Task instructions —
All lines that hold the string "time" should be copied. Find them in the listing below.

Records provided —

►

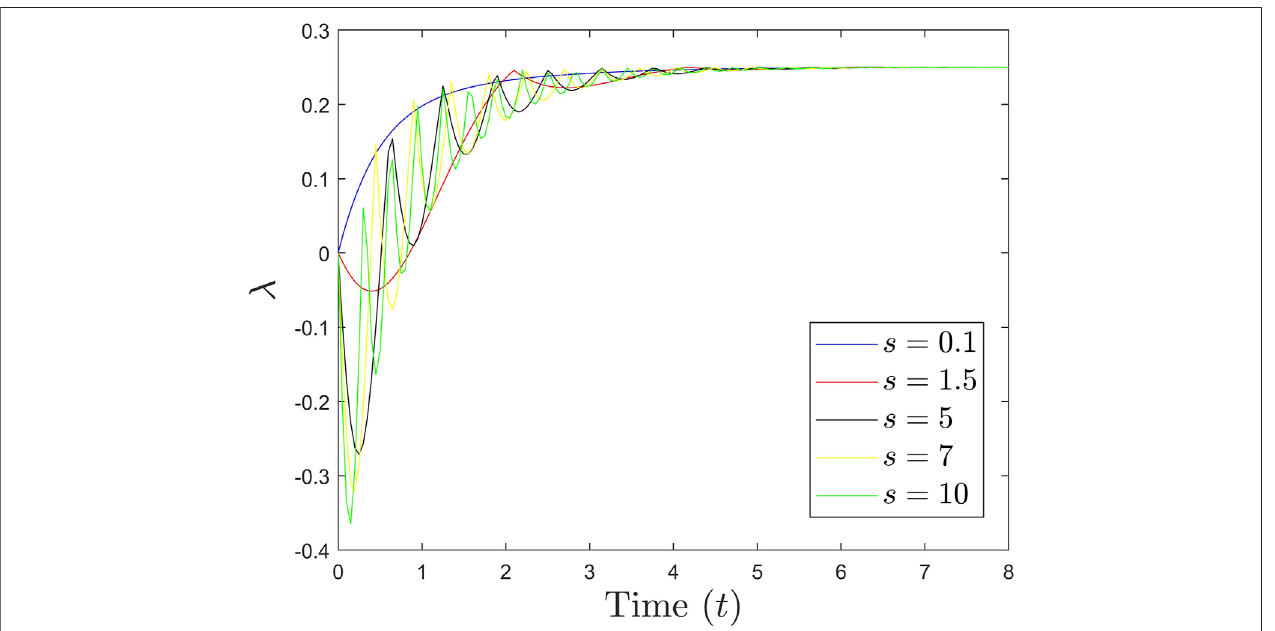
FIGURE1| (Coloroutline)Plotfortheeigenvalue λ vs.time(dimensionless).Notethatasthecouplingstrength s increases, λ assumesnegativevaluesoveracertain timescale,indicatingthatthequantumstatesofthetestmassesareentangledoverthistimescale.Forsmallvaluesof s ,theentanglementishardlyvisibleand/orevident [98 and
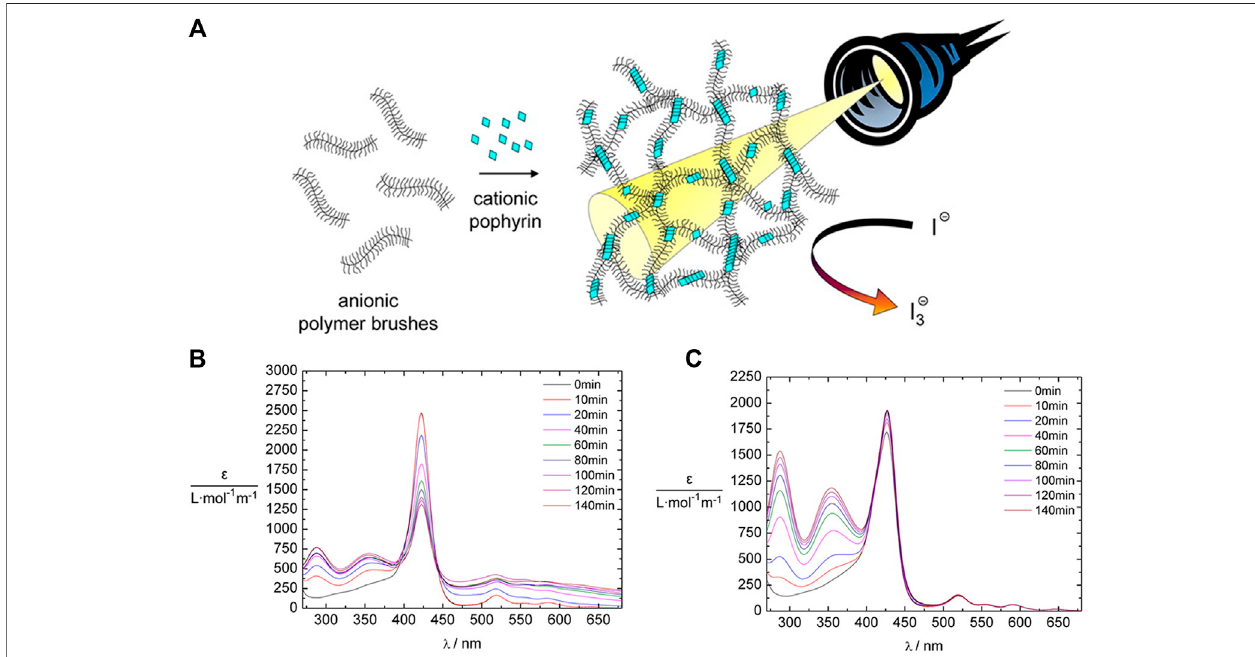
FIGURE 27 | Polyelectrolyte brush-porphyrin assemblies as photocatalysts: (A) Scheme, and UV/Vis absorption spectra in dependence on irradiation time for catalyzing the iodide oxidation as the model reaction: (B) TMPyP without polyelectrolyte and (C) a TMPyP/PSS brush sample; The bands at λ (cid:1) 353 nm and at λ (cid:1) 287 nm indicate the faster tri-iodide formation with the nano-assembly as the catalyst (Frühbeißer and Gröhn, 2012). Reprinted with permission. Copyright © 2012 American Chemical Society.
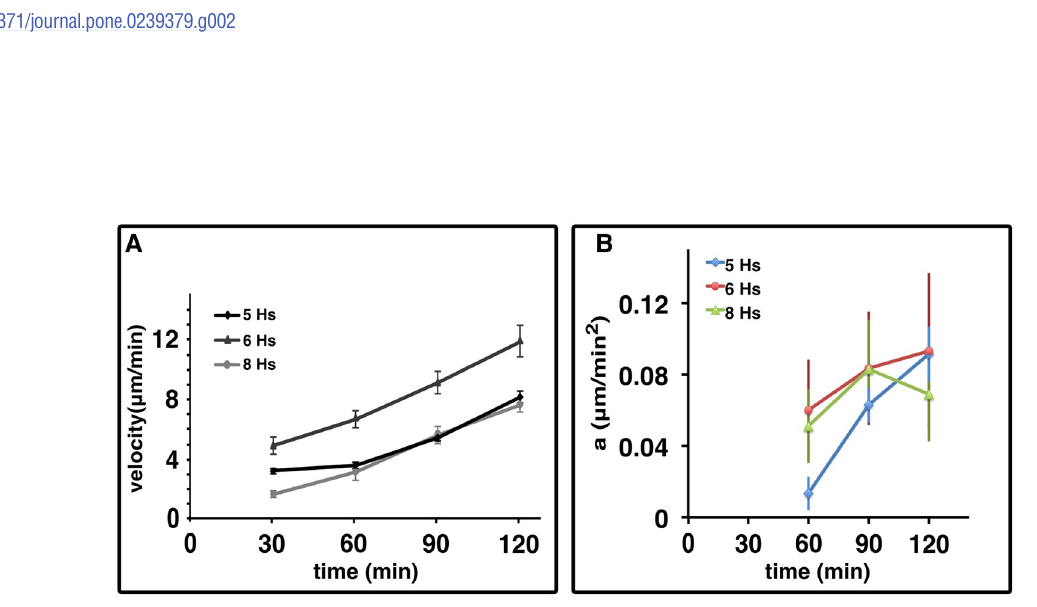
PLOS ONE | https://doi.org/10.1371/journal.pone.0239379 September 18,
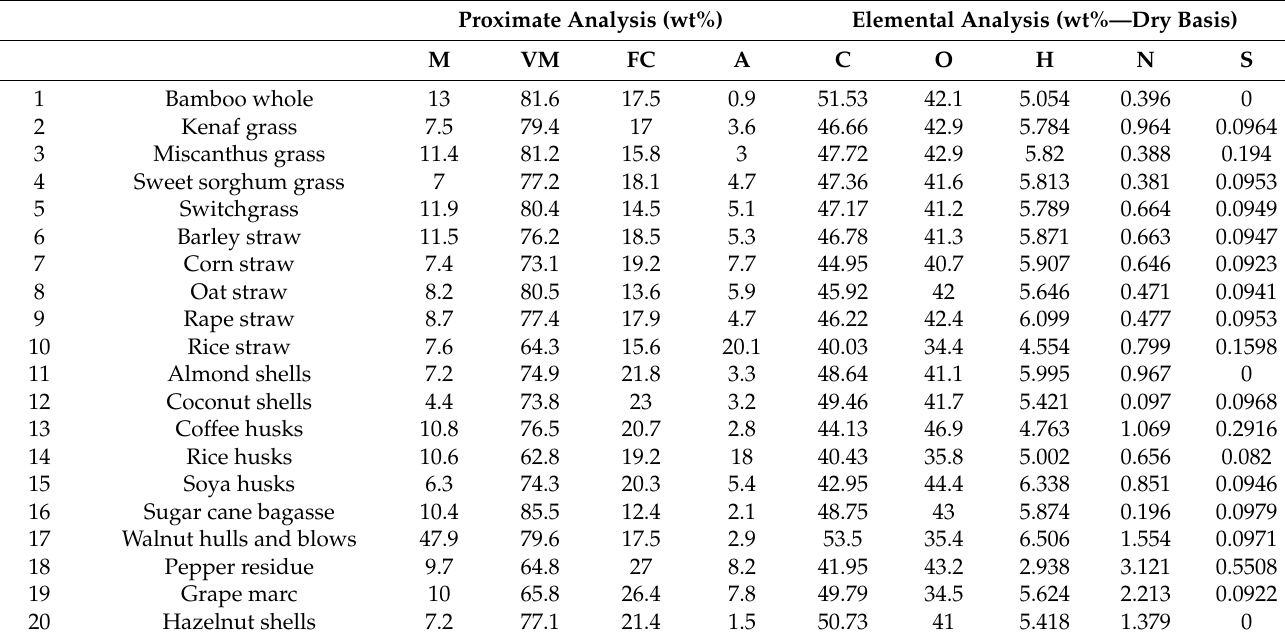
Table 1. Elemental and proximate analyses of 29 herbaceous and agricultural biomasses. M: moisture; VM: volatile materials; FC: fixed carbon; A: ash; C: carbon; O: oxygen; H: hydrogen; N: nitrogen; S:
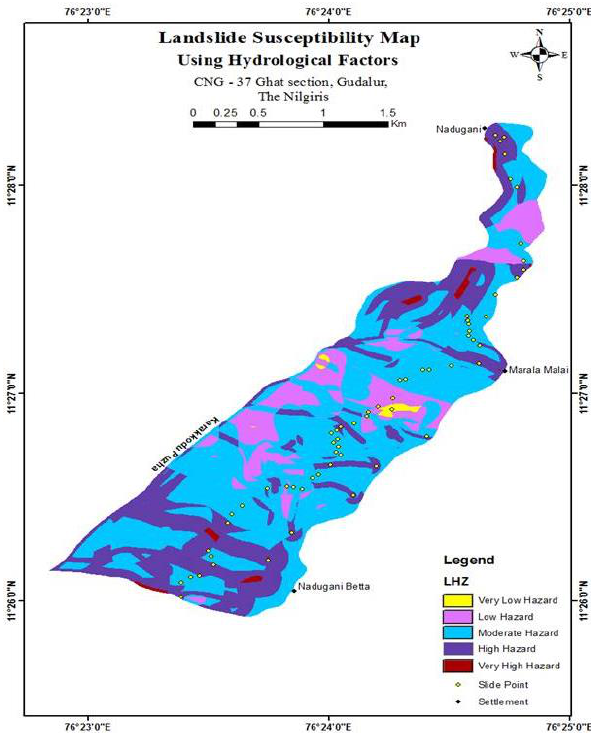
Figure 5 LSZ map using hydrological factors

◄

Result of the task —
FIGURE1| (Coloroutline)Plotfortheeigenvalue λ vs.time(dimensionless).Notethatasthecouplingstrength s increases, λ assumesnegativevaluesoveracertain timescale,indicatingthatthequantumstatesofthetestmassesareentangledoverthistimescale.Forsmallvaluesof s ,theentanglementishardlyvisibleand/orevident [98 and
FIGURE 27 | Polyelectrolyte brush-porphyrin assemblies as photocatalysts: (A) Scheme, and UV/Vis absorption spectra in dependence on irradiation time for catalyzing the iodide oxidation as the model reaction: (B) TMPyP without polyelectrolyte and (C) a TMPyP/PSS brush sample; The bands at λ (cid:1) 353 nm and at λ (cid:1) 287 nm indicate the faster tri-iodide formation with the nano-assembly as the catalyst (Frühbeißer and Gröhn, 2012). Reprinted with permission. Copyright © 2012 American Chemical Society.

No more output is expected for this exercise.